TO-DO ITEM |
Copy all of the records exactly.

EXTRACTED ENTRIES |
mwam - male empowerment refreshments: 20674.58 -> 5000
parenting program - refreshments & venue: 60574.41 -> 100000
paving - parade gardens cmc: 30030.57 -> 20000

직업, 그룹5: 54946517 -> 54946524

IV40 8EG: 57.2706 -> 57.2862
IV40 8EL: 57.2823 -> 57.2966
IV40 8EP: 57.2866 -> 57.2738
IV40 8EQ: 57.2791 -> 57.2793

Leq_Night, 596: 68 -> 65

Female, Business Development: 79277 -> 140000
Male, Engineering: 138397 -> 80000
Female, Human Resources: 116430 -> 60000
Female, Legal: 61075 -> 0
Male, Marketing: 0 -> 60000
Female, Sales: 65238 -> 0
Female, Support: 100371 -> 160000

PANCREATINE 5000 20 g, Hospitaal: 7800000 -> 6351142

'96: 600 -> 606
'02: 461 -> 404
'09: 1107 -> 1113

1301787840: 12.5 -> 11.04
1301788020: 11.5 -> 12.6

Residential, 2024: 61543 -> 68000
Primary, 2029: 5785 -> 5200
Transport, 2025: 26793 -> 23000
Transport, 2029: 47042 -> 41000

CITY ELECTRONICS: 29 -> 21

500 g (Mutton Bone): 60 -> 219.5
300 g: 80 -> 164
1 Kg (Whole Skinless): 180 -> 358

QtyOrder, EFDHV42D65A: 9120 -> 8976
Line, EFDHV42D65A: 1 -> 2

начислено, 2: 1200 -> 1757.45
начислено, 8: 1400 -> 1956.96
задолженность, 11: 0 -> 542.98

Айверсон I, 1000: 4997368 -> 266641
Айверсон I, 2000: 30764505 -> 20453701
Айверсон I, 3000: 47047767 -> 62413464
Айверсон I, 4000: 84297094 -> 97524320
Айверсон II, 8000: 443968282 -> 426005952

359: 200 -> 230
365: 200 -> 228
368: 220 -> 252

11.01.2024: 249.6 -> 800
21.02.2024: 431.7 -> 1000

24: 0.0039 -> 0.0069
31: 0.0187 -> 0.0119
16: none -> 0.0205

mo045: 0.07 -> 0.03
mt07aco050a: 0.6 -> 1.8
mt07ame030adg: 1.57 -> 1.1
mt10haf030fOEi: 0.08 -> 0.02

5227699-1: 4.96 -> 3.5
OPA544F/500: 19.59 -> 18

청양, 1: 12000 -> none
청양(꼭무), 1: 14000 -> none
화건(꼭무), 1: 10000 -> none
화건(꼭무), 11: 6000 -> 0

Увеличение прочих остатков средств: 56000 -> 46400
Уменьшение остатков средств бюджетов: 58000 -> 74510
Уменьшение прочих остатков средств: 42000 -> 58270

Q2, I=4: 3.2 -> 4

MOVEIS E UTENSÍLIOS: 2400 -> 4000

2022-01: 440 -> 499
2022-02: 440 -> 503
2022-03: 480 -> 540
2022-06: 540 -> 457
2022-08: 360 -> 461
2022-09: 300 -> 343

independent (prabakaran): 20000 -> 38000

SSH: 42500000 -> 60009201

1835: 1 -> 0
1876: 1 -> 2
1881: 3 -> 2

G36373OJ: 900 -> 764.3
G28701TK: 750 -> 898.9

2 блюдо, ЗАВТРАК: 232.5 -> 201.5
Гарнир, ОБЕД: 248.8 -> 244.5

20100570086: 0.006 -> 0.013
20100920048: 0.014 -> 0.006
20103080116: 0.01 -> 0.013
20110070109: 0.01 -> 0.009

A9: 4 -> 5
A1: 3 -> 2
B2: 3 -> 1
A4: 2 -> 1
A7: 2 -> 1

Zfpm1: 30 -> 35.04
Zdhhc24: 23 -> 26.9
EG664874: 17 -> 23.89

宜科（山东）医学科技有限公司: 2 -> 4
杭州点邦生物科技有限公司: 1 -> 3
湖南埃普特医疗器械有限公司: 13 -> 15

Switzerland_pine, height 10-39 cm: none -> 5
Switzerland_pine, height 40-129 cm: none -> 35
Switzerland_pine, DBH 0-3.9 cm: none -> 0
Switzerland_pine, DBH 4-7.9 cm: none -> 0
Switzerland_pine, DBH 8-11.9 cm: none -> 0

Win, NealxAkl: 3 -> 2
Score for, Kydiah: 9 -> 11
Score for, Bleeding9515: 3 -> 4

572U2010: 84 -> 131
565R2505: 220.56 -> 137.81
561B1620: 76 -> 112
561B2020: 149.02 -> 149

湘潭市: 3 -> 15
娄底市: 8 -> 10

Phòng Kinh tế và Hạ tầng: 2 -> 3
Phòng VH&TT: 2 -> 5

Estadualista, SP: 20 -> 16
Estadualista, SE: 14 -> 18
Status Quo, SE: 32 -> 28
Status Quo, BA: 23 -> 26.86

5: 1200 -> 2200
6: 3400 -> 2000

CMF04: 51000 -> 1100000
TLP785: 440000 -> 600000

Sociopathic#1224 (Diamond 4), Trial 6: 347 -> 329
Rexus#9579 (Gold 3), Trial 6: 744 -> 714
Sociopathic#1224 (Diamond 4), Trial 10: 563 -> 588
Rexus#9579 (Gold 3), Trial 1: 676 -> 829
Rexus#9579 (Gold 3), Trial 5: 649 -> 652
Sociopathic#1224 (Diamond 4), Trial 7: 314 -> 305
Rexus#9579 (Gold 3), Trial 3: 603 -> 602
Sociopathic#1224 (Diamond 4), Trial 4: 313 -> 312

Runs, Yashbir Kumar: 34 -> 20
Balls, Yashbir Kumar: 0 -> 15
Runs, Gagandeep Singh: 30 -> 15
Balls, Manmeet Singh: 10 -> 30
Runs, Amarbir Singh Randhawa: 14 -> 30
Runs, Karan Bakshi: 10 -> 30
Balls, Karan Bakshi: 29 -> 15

RESPONSE FOR THIS EXERCISE |
mwam - male empowerment refreshments: 20674.58 -> 5000
parenting program - refreshments & venue: 60574.41 -> 100000
paving - parade gardens cmc: 30030.57 -> 20000

직업, 그룹5: 54946517 -> 54946524

IV40 8EG: 57.2706 -> 57.2862
IV40 8EL: 57.2823 -> 57.2966
IV40 8EP: 57.2866 -> 57.2738
IV40 8EQ: 57.2791 -> 57.2793

Leq_Night, 596: 68 -> 65

Female, Business Development: 79277 -> 140000
Male, Engineering: 138397 -> 80000
Female, Human Resources: 116430 -> 60000
Female, Legal: 61075 -> 0
Male, Marketing: 0 -> 60000
Female, Sales: 65238 -> 0
Female, Support: 100371 -> 160000

PANCREATINE 5000 20 g, Hospitaal: 7800000 -> 6351142

'96: 600 -> 606
'02: 461 -> 404
'09: 1107 -> 1113

1301787840: 12.5 -> 11.04
1301788020: 11.5 -> 12.6

Residential, 2024: 61543 -> 68000
Primary, 2029: 5785 -> 5200
Transport, 2025: 26793 -> 23000
Transport, 2029: 47042 -> 41000

CITY ELECTRONICS: 29 -> 21

500 g (Mutton Bone): 60 -> 219.5
300 g: 80 -> 164
1 Kg (Whole Skinless): 180 -> 358

QtyOrder, EFDHV42D65A: 9120 -> 8976
Line, EFDHV42D65A: 1 -> 2

начислено, 2: 1200 -> 1757.45
начислено, 8: 1400 -> 1956.96
задолженность, 11: 0 -> 542.98

Айверсон I, 1000: 4997368 -> 266641
Айверсон I, 2000: 30764505 -> 20453701
Айверсон I, 3000: 47047767 -> 62413464
Айверсон I, 4000: 84297094 -> 97524320
Айверсон II, 8000: 443968282 -> 426005952

359: 200 -> 230
365: 200 -> 228
368: 220 -> 252

11.01.2024: 249.6 -> 800
21.02.2024: 431.7 -> 1000

24: 0.0039 -> 0.0069
31: 0.0187 -> 0.0119
16: none -> 0.0205

mo045: 0.07 -> 0.03
mt07aco050a: 0.6 -> 1.8
mt07ame030adg: 1.57 -> 1.1
mt10haf030fOEi: 0.08 -> 0.02

5227699-1: 4.96 -> 3.5
OPA544F/500: 19.59 -> 18

청양, 1: 12000 -> none
청양(꼭무), 1: 14000 -> none
화건(꼭무), 1: 10000 -> none
화건(꼭무), 11: 6000 -> 0

Увеличение прочих остатков средств: 56000 -> 46400
Уменьшение остатков средств бюджетов: 58000 -> 74510
Уменьшение прочих остатков средств: 42000 -> 58270

Q2, I=4: 3.2 -> 4

MOVEIS E UTENSÍLIOS: 2400 -> 4000

2022-01: 440 -> 499
2022-02: 440 -> 503
2022-03: 480 -> 540
2022-06: 540 -> 457
2022-08: 360 -> 461
2022-09: 300 -> 343

independent (prabakaran): 20000 -> 38000

SSH: 42500000 -> 60009201

1835: 1 -> 0
1876: 1 -> 2
1881: 3 -> 2

G36373OJ: 900 -> 764.3
G28701TK: 750 -> 898.9

2 блюдо, ЗАВТРАК: 232.5 -> 201.5
Гарнир, ОБЕД: 248.8 -> 244.5

20100570086: 0.006 -> 0.013
20100920048: 0.014 -> 0.006
20103080116: 0.01 -> 0.013
20110070109: 0.01 -> 0.009

A9: 4 -> 5
A1: 3 -> 2
B2: 3 -> 1
A4: 2 -> 1
A7: 2 -> 1

Zfpm1: 30 -> 35.04
Zdhhc24: 23 -> 26.9
EG664874: 17 -> 23.89

宜科（山东）医学科技有限公司: 2 -> 4
杭州点邦生物科技有限公司: 1 -> 3
湖南埃普特医疗器械有限公司: 13 -> 15

Switzerland_pine, height 10-39 cm: none -> 5
Switzerland_pine, height 40-129 cm: none -> 35
Switzerland_pine, DBH 0-3.9 cm: none -> 0
Switzerland_pine, DBH 4-7.9 cm: none -> 0
Switzerland_pine, DBH 8-11.9 cm: none -> 0

Win, NealxAkl: 3 -> 2
Score for, Kydiah: 9 -> 11
Score for, Bleeding9515: 3 -> 4

572U2010: 84 -> 131
565R2505: 220.56 -> 137.81
561B1620: 76 -> 112
561B2020: 149.02 -> 149

湘潭市: 3 -> 15
娄底市: 8 -> 10

Phòng Kinh tế và Hạ tầng: 2 -> 3
Phòng VH&TT: 2 -> 5

Estadualista, SP: 20 -> 16
Estadualista, SE: 14 -> 18
Status Quo, SE: 32 -> 28
Status Quo, BA: 23 -> 26.86

5: 1200 -> 2200
6: 3400 -> 2000

CMF04: 51000 -> 1100000
TLP785: 440000 -> 600000

Sociopathic#1224 (Diamond 4), Trial 6: 347 -> 329
Rexus#9579 (Gold 3), Trial 6: 744 -> 714
Sociopathic#1224 (Diamond 4), Trial 10: 563 -> 588
Rexus#9579 (Gold 3), Trial 1: 676 -> 829
Rexus#9579 (Gold 3), Trial 5: 649 -> 652
Sociopathic#1224 (Diamond 4), Trial 7: 314 -> 305
Rexus#9579 (Gold 3), Trial 3: 603 -> 602
Sociopathic#1224 (Diamond 4), Trial 4: 313 -> 312

Runs, Yashbir Kumar: 34 -> 20
Balls, Yashbir Kumar: 0 -> 15
Runs, Gagandeep Singh: 30 -> 15
Balls, Manmeet Singh: 10 -> 30
Runs, Amarbir Singh Randhawa: 14 -> 30
Runs, Karan Bakshi: 10 -> 30
Balls, Karan Bakshi: 29 -> 15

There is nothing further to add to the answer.